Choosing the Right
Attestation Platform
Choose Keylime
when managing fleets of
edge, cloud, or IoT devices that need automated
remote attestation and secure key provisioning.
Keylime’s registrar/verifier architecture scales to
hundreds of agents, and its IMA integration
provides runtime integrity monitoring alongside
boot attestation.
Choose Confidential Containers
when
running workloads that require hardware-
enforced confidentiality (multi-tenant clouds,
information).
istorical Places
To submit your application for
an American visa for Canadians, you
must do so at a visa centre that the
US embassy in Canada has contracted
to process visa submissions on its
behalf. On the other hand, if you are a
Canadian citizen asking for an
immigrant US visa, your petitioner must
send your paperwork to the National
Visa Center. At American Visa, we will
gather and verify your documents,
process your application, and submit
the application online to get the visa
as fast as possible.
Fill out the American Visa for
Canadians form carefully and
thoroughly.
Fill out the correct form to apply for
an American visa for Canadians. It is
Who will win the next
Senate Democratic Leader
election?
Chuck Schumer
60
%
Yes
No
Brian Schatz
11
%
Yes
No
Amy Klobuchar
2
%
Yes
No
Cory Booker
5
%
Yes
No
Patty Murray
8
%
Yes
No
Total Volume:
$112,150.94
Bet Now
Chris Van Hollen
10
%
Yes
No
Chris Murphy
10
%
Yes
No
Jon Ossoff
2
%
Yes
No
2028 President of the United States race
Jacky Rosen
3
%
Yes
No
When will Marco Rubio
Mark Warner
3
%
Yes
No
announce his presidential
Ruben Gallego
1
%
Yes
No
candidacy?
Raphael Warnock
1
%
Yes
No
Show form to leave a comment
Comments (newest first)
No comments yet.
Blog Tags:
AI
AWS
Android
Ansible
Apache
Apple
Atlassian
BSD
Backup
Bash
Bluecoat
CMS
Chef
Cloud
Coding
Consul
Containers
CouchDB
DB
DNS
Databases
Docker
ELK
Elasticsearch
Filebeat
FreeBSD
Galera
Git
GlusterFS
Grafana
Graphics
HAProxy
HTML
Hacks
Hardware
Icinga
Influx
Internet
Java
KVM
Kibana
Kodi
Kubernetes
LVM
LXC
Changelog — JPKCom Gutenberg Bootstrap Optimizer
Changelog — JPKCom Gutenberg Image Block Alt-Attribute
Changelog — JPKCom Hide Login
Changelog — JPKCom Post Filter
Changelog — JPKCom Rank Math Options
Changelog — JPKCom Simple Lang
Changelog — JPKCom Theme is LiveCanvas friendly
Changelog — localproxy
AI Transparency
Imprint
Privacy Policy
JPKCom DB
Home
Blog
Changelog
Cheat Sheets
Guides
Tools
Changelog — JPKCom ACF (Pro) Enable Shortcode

━━━━━━━━

Reproduce the records line for line, from the start of the records down through the line containing "process your application, and submit", both ends included.

Choosing the Right
Attestation Platform
Choose Keylime
when managing fleets of
edge, cloud, or IoT devices that need automated
remote attestation and secure key provisioning.
Keylime’s registrar/verifier architecture scales to
hundreds of agents, and its IMA integration
provides runtime integrity monitoring alongside
boot attestation.
Choose Confidential Containers
when
running workloads that require hardware-
enforced confidentiality (multi-tenant clouds,
information).
istorical Places
To submit your application for
an American visa for Canadians, you
must do so at a visa centre that the
US embassy in Canada has contracted
to process visa submissions on its
behalf. On the other hand, if you are a
Canadian citizen asking for an
immigrant US visa, your petitioner must
send your paperwork to the National
Visa Center. At American Visa, we will
gather and verify your documents,
process your application, and submit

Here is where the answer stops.